> _Stored data_:
##############################

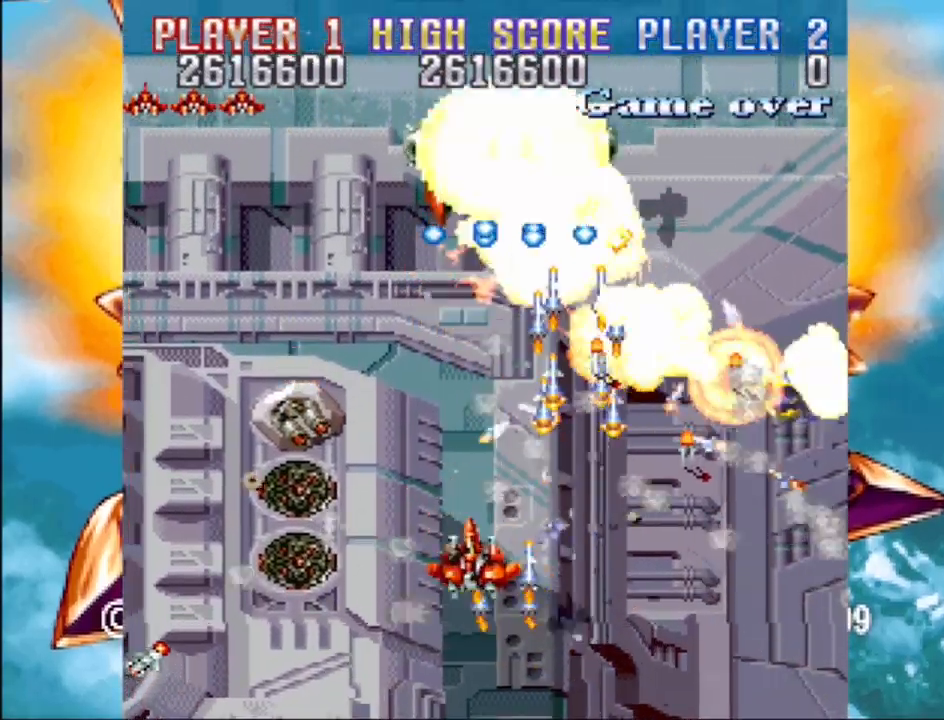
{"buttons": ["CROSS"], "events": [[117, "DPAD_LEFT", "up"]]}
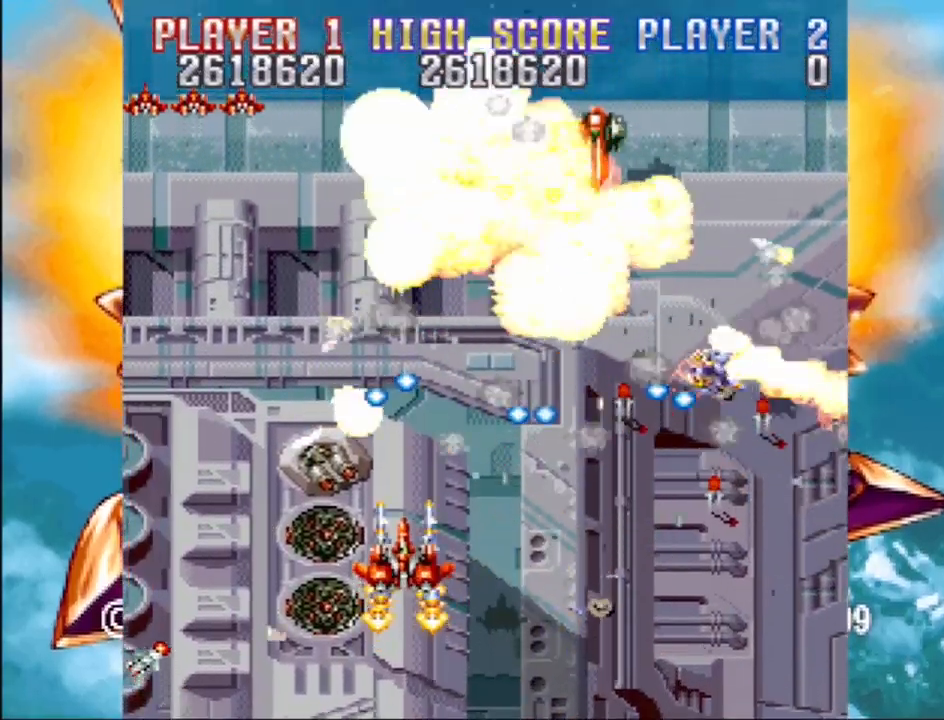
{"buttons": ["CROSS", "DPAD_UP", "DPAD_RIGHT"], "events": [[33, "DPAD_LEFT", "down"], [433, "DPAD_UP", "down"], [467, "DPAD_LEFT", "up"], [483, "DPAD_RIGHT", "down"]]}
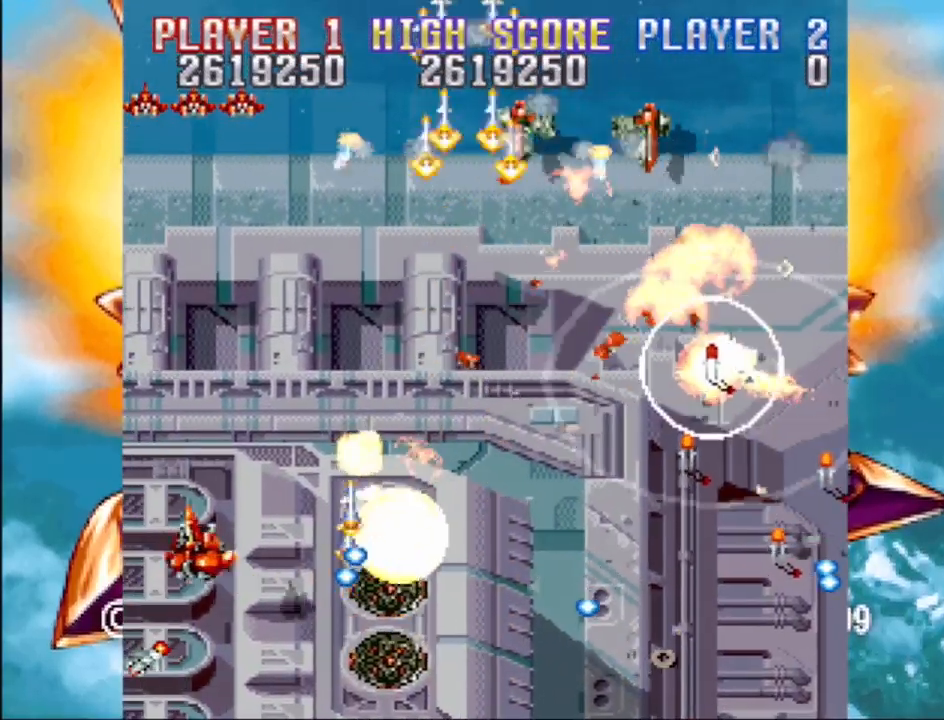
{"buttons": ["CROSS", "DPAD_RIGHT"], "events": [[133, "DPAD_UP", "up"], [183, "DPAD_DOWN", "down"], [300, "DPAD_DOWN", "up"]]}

##############################

> _Exercise_: Find the lines in the data that include "down", then copy each of them.

> _Answer to this problem_:
{"buttons": ["CROSS", "DPAD_UP", "DPAD_RIGHT"], "events": [[33, "DPAD_LEFT", "down"], [433, "DPAD_UP", "down"], [467, "DPAD_LEFT", "up"], [483, "DPAD_RIGHT", "down"]]}
{"buttons": ["CROSS", "DPAD_RIGHT"], "events": [[133, "DPAD_UP", "up"], [183, "DPAD_DOWN", "down"], [300, "DPAD_DOWN", "up"]]}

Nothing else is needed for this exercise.